CODEWITHSUNDEEP
cperformancedata-structurestree
overexchange
overexchange

Reputation: 1

Left Child Right Sibling tree - Depth First Search - Performance

For the below tree,

typedef struct SiblingTreeNode{
  void *item;
  struct SiblingTreeNode *parent;
  struct SiblingTreeNode *firstChild;
  struct SiblingTreeNode *nextSibling;
}SibTreeNode;

typedef struct Tree{
  SibTreeNode *root;
  int size; // number of nodes in tree
}Tree;

enter image description here

1)

Assuming the huge depth of a tree, To avoid stack overflow, Can we perform DFS without using recursion?

2)

Generally, a tree node has n child pointers and data pointer(item), From performance aspect of operations on tree, What are the advantages of maintaining sibling(nextSibling) and first child(firstChild) and parent pointer(parent)?

Upvotes: 2

Views: 2009

Answers (1)

Stefan Haustein
Stefan Haustein

Reputation: 18793

  1. Yes. It's always possible by using an explicit data structure instead as needed (e.g. your own explicit stack) to keep track of where you are or what you still need to do. A reason for doing this could be limited call stack space. Some languages support a simple case of recursion called "tail recursion" in a way that avoids stack overhead automatically.

Direction A
Please copy the records from their first line up to and including the line with "genus: Turdus".
The forum thread and the records come from unrelated sources.

Input
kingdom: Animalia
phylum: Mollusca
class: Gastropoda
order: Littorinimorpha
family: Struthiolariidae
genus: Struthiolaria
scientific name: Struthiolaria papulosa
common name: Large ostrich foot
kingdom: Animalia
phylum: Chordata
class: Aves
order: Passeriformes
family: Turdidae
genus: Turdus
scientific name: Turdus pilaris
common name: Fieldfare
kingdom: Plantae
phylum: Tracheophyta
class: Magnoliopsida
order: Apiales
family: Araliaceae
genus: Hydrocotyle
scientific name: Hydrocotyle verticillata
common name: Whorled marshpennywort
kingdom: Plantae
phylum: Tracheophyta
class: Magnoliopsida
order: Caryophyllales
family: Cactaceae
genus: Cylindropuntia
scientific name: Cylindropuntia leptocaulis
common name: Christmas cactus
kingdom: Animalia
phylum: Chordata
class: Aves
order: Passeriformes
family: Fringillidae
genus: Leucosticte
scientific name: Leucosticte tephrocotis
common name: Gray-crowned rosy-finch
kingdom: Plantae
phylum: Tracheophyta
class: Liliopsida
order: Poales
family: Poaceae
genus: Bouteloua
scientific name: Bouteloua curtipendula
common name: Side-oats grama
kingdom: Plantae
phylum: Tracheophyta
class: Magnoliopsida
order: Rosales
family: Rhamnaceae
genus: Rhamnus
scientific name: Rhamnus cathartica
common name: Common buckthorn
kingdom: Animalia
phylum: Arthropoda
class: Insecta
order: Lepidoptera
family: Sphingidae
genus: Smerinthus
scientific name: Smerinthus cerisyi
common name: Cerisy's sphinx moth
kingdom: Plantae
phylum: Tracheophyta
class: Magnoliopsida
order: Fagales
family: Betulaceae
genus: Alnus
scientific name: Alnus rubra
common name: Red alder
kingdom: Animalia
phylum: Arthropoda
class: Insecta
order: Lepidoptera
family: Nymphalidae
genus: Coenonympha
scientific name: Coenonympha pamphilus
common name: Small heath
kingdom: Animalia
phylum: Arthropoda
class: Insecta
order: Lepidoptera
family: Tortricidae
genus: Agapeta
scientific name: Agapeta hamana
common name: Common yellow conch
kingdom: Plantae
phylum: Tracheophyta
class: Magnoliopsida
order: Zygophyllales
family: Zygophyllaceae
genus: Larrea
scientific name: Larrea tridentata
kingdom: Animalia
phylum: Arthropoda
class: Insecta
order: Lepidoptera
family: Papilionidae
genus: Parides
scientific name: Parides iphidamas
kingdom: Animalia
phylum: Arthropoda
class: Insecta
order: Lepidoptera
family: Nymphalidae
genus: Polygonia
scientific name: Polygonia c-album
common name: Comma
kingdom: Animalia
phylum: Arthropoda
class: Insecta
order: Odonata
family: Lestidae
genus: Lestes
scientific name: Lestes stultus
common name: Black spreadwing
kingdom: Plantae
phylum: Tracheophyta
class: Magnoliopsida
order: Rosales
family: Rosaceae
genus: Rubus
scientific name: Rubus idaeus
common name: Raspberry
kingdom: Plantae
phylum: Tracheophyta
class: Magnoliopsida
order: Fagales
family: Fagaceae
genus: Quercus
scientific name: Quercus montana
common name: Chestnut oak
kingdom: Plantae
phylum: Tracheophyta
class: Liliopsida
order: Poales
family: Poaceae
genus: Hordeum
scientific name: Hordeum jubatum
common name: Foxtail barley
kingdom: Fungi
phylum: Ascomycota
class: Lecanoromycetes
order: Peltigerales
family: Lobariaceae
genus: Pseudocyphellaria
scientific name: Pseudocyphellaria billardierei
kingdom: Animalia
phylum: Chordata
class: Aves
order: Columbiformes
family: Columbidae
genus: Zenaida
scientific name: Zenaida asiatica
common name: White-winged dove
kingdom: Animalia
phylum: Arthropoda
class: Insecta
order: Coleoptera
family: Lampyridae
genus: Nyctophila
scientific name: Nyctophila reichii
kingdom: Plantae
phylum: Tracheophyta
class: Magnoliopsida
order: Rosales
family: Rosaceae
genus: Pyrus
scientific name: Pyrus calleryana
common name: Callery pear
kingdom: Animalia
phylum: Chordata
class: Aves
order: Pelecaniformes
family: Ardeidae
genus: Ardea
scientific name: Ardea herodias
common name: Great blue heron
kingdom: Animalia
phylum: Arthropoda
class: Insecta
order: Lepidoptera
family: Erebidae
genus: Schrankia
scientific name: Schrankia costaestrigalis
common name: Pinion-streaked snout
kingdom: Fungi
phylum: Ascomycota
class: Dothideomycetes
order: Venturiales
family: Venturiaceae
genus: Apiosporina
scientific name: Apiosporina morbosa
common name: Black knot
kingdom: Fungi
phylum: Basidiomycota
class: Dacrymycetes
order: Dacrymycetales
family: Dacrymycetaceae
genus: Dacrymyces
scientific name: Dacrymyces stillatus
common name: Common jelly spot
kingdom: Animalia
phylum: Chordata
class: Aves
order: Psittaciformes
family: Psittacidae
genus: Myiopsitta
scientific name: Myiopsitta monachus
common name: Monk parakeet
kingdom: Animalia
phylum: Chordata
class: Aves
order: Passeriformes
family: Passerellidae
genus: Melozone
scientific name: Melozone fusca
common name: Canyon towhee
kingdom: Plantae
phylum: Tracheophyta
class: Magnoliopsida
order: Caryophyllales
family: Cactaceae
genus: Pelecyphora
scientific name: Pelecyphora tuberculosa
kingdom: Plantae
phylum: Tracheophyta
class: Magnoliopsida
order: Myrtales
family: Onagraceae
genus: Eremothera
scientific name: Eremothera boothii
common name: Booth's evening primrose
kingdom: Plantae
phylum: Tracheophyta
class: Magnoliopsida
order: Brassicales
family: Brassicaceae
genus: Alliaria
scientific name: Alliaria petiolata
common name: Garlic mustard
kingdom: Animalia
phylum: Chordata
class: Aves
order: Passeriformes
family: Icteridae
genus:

Direction B
In the forum thread, what reason does the answer give for doing a depth-first search without recursion?

Correct output A
kingdom: Animalia
phylum: Mollusca
class: Gastropoda
order: Littorinimorpha
family: Struthiolariidae
genus: Struthiolaria
scientific name: Struthiolaria papulosa
common name: Large ostrich foot
kingdom: Animalia
phylum: Chordata
class: Aves
order: Passeriformes
family: Turdidae
genus: Turdus

Correct output B
Limited call stack space.